Posts Tagged ‘Air Raid Wardens’

Nothing But Trouble (1944)

September 13, 2010

This was the second Laurel and Hardy film on the disc with Air Raid Wardens.  Like that film, Nothing But Trouble is set in a different era when times were hard.  There are jokes about ration stamps and hoarding and the rarity of meat that today’s kids won’t understand at all.  I only understand them because my mom told me about those days.

There is one big difference between Air Raid Wardens and Nothing But Trouble that I noticed.  Nothing But Trouble is funnier.  This is still a much tamer Stan and Ollie compared to the memories I have of them from my youth.  I remember Ollie being much more domineering and quick to anger with Stanley.  I recall Stanley crying quite a bit as well.  In this film they are the best of buds and there is little dissention between them.  The plot concerns a boy king that sneaks away and spends the day with our duo while they prepare a dinner for a society climbing lady and her husband who are hosting a party that night for the self-same king.

The plot is like half of the Prince and the Pauper without the use of a twin look a like.  Of course plenty of time is also given to Laurel and Hardy’s antics as the chef and butler to this woman.  They do a lousy job, but their hearts are in the right place, so when she berates them and fires them, even though she is justified, we still feel bad for the boys.

A secondary plot concerns plans by the king’s uncle to have him killed and the death blamed on their political rivals.  This leads to a couple of funny scenes with a poisoned salad.

The disc doesn’t feature any special features other than the trailer for the film, but it is another one of those trailers that manages to show us the last scene in the movie as well as several other late in the picture bits.  If the plot were explained in the trailer it would likely give away the whole film.  It’s a 9 on the Quarantine scale.  As for the movie itself, I give it 2 1/4 stars.  It was interesting, but more as a nostalgic curiosity.  I’m still waiting to catch one of the Laurel and Hardy comedies that I saw as a kid.

Air Raid Wardens

July 27, 2010

I know as a kid I saw some Laurel & Hardy films as well as some Abbott & Costello and Lewis & Martin.  I couldn’t for the life of me tell you the titles of any of them, but I know I thought they were funny.  A recent trip to Big Lots turned up a couple of Laurel & Hardy double features.  I decided to pop this one in and check it out.  I can now safely say that Air Raid Wardens was not one of the films I watched as a child because there was very little humor in this movie.  Air Raid Wardens isn’t funny enough to be a comedy and it’s not really heavy enough on plot to be a drama either.  What Air Raid Wardens is, however, is a perfect piece of Hollywood produced, homefront WWII propaganda.

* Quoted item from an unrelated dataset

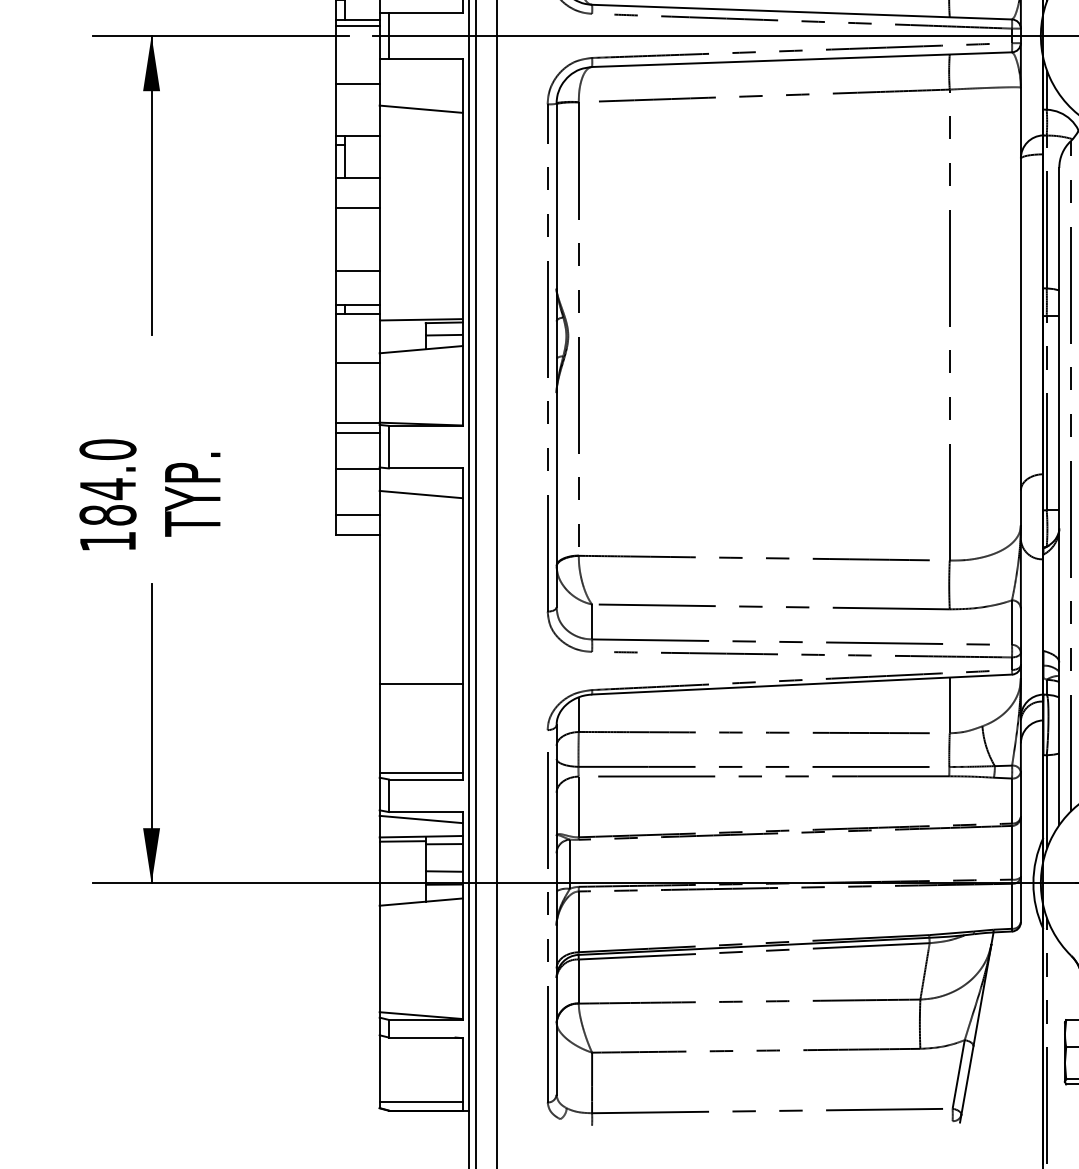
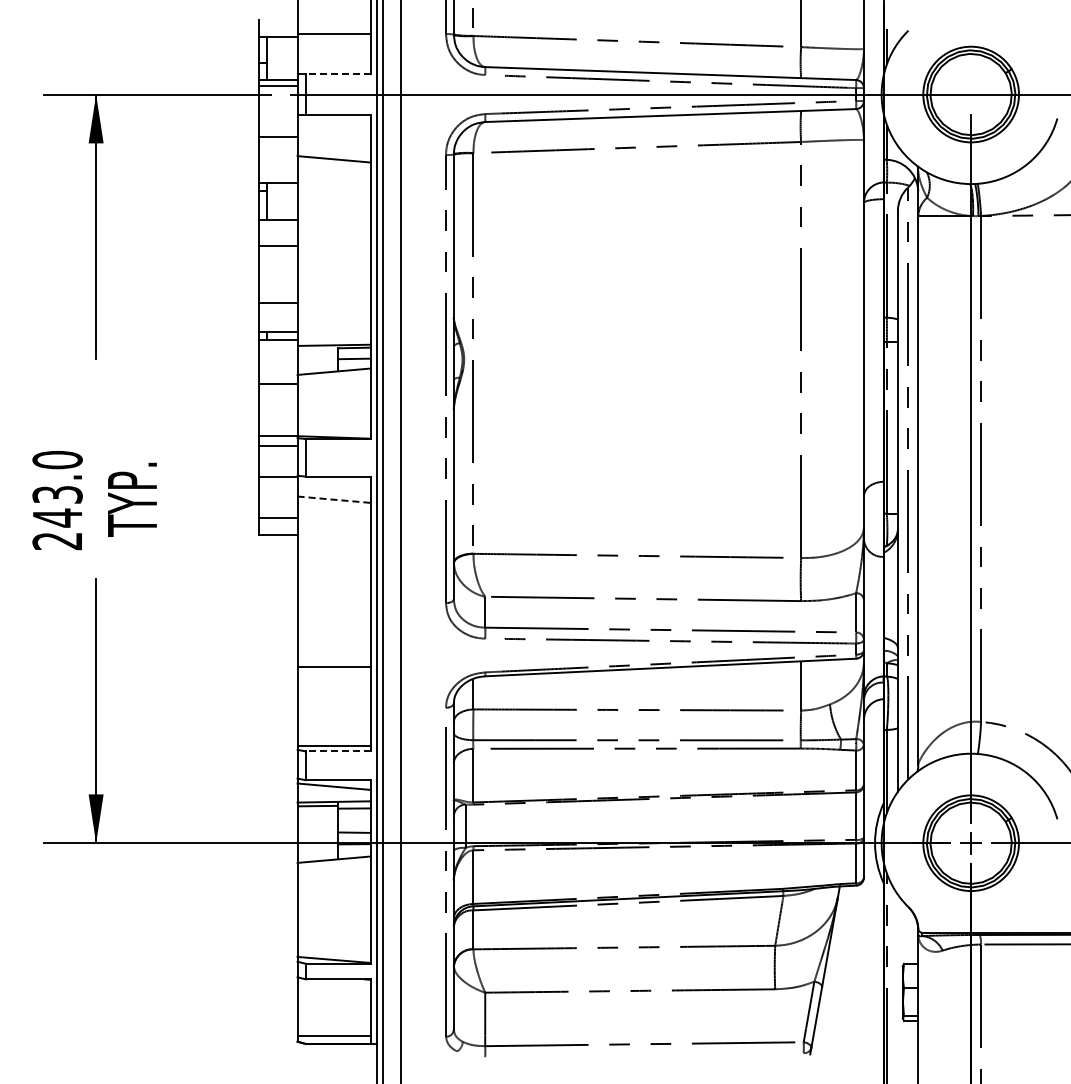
line: (425, 13) -> (338, 74), solid -> dashed
line: (421, 494) -> (334, 499), solid -> dashed
text: (107, 514) -> (57, 517), 184.0 -> 243.0
line: (425, 779) -> (338, 751), solid -> dashed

Air Raid Wardens opens with Laurel & Hardy in debt and joining the army to escape their creditors as well as doing their patriotic duty to help “lick the Japs”.  There’s only one minor problem, not one branch of the service was willing to take them.  They return home and sign up to be Air Raid Wardens.  Their bumbling gets them kicked out of that position as well.  As they sit bemoaning their inability to help their country, they overhear plans being made by a group of German spies.  They pull together to notify the authorities and stop the Nazi’s plot.

I expected a lot of slapstick when I sat down with this film, but there was very little.  An early scene has the duo posting bills announcing the meeting of the Air Raid Wardens, but the gags are kept to a minimum.  Ollie gets paste brushed on his face several times and Stanley pastes his bill upside down causing Ollie to have to fix it and accidentally stepping in the paste bucket during the attempt.  One lady gets paste lobbed on her new dress as Ollie attempts to repay Stanley.  That’s about the height of the mayhem they create.  No windows are broken.  No paste buckets get dumped on a fancy dressed bystander.  It’s almost like the actors, writers and director just didn’t have their hearts into making a comedy.  Most every slapstick set up gets passed by before it can truly escalate.

Air Raid Wardens is interesting to watch only as a reminder of the homefront propaganda that Hollywood was producing to keep the country firmly behind our fighting forces.  Viewed as such it is an oddity that might rate an 8 on the Night Flight scale, but taken as an actual comedy film, I give it a dismal 1 1/2 stars.